Texto do documento:
__________
2. Padrões de Herança Mendeliana
Autossômica Dominante
Basta uma cópia do gene mutado (heterozigose) para manifestar a doença. Há transmissão vertical (todas as gerações afetadas) e risco de 50% para os filhos.
- Acondroplasia (Nanismo): Mutação no gene FGFR3.
- Neurofibromatose Tipo 1: Manchas café-com-leite e neurofibromas. Alta taxa de mutações novas (de novo).
- Hipercolesterolemia Familiar: Níveis altíssimos de LDL e infarto precoce.
Autossômica Recessiva
Necessita de duas cópias mutadas (homozigose). Os pais geralmente são portadores sãos (heterozigotos). O risco de recorrência é de 25%. A consanguinidade aumenta drasticamente o risco.
- Anemia Falciforme: A doença hereditária mais comum no Brasil, devido à herança africana. Hemácias em forma de foice causam vaso-oclusão, dor intensa e AVC.
- Fibrose Cística: Defeito no canal de cloro (gene CFTR), causando muco espesso no pulmão e pâncreas.
- Fenilcetonúria (PKU): Incapacidade de metabolizar fenilalanina, levando a deficiência intelectual se não tratada com dieta (detectável no Teste do Pezinho).
Herança Ligada ao X
Genes no cromossomo X. Homens (XY) são hemizigotos e manifestam a doença com apenas uma cópia. Mulheres (XX) geralmente são portadoras ou têm quadros leves.
- Hemofilia A e B: Defeito na coagulação.
- Distrofia Muscular de Duchenne: Fraqueza muscular progressiva e fatal em meninos.
3. Cromossomopatias: Erros de Número e Estrutura
Não são mutações em genes isolados, mas alterações em cromossomos inteiros.
[Image of Human Karyotype]- Síndrome de Down (Trissomia 21): A mais comum. Associada à idade materna avançada. Causa deficiência intelectual, fácies característica e cardiopatias.
- Síndrome de Turner (45,X): Monossomia do X em mulheres. Baixa estatura, pescoço alado, infertilidade.
- Síndrome de Klinefelter (47,XXY): Homens com um X extra. Hipogonadismo, ginecomastia, infertilidade.
4. Heranças Não Clássicas
Herança Mitocondrial
Transmitida exclusivamente pela mãe (as mitocôndrias do espermatozoide não entram no óvulo). Afeta tecidos de alta demanda energética (cérebro, músculo). Ex: Neuropatia Óptica de Leber (LHON).
Imprinting Genômico
A expressão do gene depende se ele veio do pai ou da mãe (silenciamento epigenético). Ex: A deleção da mesma região no cromossomo 15 causa Síndrome de Prader-Willi (se herdada do pai – obesidade, hipotonia) ou Síndrome de Angelman (se herdada da mãe – “boneca feliz”, epilepsia).
__________
Dados extraídos:
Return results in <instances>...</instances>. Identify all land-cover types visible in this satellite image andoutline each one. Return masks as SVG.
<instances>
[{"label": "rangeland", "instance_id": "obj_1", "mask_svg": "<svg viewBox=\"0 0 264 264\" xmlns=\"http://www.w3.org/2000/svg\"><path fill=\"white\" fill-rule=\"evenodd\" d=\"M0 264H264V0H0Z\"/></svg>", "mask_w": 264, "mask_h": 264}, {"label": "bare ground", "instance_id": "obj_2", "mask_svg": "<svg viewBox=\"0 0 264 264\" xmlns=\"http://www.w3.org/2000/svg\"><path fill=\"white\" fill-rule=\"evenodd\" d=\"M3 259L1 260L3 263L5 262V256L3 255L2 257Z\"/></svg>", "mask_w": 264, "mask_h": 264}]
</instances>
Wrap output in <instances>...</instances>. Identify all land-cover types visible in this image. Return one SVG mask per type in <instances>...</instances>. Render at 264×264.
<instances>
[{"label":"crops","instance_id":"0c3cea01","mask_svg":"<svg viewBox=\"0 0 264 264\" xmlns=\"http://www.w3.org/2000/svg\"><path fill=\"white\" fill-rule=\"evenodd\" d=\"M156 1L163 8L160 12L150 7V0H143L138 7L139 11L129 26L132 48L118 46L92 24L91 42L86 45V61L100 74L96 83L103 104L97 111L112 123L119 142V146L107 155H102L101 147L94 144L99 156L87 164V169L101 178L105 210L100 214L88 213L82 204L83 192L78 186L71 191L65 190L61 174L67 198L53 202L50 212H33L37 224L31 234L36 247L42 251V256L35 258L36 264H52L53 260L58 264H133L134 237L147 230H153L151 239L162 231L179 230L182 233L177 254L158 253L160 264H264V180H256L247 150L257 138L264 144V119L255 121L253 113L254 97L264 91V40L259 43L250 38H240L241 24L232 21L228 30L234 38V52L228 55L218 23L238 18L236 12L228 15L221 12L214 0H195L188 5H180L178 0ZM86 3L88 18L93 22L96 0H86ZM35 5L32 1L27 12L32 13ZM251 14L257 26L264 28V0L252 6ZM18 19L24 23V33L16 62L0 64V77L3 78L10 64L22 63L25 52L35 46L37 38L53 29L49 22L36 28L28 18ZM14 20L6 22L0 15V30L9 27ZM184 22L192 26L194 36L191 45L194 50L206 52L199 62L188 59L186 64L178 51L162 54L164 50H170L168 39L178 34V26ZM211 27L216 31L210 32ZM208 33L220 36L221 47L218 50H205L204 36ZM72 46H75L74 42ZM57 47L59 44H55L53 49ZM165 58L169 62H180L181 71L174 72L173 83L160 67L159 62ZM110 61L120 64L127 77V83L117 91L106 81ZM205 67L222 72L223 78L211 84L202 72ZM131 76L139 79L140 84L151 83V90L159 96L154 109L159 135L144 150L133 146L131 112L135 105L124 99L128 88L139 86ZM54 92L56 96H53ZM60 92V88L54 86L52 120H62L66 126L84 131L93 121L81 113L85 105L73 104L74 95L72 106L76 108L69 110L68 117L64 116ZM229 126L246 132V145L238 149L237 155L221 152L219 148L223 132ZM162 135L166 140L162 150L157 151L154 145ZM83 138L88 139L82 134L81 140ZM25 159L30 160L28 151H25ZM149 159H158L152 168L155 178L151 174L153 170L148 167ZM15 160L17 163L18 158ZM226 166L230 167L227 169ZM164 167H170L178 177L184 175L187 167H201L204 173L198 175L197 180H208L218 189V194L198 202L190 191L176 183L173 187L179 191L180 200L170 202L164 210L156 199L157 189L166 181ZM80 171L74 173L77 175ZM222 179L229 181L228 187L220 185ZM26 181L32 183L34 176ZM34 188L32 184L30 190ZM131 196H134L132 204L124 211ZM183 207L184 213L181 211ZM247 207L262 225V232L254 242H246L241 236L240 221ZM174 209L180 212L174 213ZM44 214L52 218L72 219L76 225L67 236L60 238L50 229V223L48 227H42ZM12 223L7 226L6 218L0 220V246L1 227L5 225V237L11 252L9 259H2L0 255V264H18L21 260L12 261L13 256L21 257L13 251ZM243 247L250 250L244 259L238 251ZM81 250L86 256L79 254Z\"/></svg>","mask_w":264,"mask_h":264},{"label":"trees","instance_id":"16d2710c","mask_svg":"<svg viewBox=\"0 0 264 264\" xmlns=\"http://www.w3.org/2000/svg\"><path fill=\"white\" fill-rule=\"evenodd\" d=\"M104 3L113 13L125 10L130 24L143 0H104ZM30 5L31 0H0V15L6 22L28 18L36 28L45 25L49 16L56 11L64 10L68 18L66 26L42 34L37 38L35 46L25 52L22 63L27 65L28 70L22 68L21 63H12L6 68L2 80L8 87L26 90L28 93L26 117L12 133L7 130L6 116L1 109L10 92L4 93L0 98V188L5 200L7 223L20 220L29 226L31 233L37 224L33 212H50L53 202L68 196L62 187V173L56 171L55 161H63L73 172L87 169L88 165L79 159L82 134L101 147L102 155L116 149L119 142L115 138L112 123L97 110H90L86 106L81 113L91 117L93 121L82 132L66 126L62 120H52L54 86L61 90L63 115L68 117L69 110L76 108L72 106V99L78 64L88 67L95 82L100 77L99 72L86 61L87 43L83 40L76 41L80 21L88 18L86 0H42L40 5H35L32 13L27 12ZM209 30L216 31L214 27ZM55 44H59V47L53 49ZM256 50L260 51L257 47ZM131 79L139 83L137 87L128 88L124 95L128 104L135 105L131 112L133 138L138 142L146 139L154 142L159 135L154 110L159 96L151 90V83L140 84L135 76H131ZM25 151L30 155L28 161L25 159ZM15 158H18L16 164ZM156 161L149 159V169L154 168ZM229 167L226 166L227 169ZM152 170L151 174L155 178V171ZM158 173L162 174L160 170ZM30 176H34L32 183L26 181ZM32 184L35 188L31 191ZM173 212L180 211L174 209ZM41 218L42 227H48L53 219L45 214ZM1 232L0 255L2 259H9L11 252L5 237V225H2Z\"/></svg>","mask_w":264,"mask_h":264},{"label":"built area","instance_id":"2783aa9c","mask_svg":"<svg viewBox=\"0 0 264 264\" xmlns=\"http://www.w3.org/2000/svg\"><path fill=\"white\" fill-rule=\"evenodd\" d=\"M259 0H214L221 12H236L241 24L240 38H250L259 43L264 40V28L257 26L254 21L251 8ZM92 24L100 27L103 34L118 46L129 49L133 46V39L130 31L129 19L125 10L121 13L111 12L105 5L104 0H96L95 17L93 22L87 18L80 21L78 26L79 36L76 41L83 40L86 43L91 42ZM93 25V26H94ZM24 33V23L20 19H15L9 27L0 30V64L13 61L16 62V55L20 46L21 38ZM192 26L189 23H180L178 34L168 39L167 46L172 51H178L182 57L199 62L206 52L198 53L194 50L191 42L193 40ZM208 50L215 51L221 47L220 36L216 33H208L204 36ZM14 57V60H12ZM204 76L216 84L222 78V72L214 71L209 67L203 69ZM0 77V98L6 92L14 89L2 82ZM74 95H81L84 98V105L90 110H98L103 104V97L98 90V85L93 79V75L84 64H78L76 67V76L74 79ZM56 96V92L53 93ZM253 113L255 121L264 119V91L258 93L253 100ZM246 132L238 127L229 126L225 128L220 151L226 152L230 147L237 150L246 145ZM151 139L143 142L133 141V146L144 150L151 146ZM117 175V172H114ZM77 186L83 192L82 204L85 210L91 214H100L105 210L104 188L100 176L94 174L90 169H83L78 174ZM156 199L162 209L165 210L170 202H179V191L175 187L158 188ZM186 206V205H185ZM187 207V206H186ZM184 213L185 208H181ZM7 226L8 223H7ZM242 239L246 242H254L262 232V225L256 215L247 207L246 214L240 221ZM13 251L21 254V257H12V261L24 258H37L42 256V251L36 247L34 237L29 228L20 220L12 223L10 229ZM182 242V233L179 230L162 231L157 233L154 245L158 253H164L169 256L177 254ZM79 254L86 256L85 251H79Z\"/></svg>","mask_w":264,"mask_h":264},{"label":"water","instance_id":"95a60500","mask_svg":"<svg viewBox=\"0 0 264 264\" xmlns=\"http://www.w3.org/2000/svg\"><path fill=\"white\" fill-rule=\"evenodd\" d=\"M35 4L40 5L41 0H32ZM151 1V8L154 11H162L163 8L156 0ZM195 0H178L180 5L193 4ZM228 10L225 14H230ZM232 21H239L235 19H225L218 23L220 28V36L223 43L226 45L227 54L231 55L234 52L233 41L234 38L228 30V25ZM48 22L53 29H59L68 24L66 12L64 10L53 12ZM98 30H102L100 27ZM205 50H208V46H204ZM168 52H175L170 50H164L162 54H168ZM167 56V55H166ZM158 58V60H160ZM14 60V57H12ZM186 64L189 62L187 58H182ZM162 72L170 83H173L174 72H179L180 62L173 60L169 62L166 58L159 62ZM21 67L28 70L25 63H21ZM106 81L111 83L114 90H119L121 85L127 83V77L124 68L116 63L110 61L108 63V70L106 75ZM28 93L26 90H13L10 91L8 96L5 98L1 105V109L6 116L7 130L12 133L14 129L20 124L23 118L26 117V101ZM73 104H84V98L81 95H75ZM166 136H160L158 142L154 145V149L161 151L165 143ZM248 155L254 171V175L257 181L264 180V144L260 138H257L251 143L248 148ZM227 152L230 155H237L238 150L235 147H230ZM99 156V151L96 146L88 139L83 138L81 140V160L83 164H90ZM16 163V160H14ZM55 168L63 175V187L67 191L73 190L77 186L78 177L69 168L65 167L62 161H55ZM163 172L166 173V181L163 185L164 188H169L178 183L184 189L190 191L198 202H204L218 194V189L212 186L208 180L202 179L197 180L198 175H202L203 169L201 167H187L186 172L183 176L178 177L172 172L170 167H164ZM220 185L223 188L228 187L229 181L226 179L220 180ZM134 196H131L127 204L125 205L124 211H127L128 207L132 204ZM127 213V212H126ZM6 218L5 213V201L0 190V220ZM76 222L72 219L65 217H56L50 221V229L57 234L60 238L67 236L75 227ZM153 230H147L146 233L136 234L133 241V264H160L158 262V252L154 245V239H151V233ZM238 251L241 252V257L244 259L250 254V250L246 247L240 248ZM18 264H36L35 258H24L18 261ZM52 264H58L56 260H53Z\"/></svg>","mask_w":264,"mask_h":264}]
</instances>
__________
Retome o texto sobre padrões de herança genética e continue a escrevê-lo a partir do ponto em que ele termina. O material não é necessário para resolver a tarefa.

5. Diagnóstico: A Revolução do Sequenciamento
O diagnóstico evoluiu do cariótipo (visual) para a leitura letra-a-letra do DNA.
- Cariótipo: Para aneuploidias (Down, Turner).
- Microarray (CGH-Array): Para microdeleções/duplicações (CNVs) não visíveis no cariótipo. Padrão-ouro para deficiência intelectual e autismo.
- Sequenciamento de Nova Geração (NGS): Lê milhões de fragmentos simultaneamente.
- Painéis de Genes: Focados (ex: Painel de Câncer Hereditário, Painel de Epilepsia).
- Exoma Completo (WES): Lê todos os genes codificadores (éxons), onde ocorrem 85% das doenças.
- Genoma Completo (WGS): Lê tudo, inclusive regiões não codificadoras.
6. O Futuro: Terapia Gênica e CRISPR
Estamos vivendo a era da cura genética. A Atrofia Muscular Espinhal (AME), antes fatal, hoje é tratada com terapias que modulam o RNA (Spinraza) ou substituem o gene defeituoso (Zolgensma – o remédio mais caro do mundo).
A tecnologia CRISPR-Cas9 permite “editar” o genoma, cortando e corrigindo a sequência defeituosa. Já é uma realidade aprovada para tratamento de Anemia Falciforme, onde se edita células da medula para voltar a produzir hemoglobina fetal.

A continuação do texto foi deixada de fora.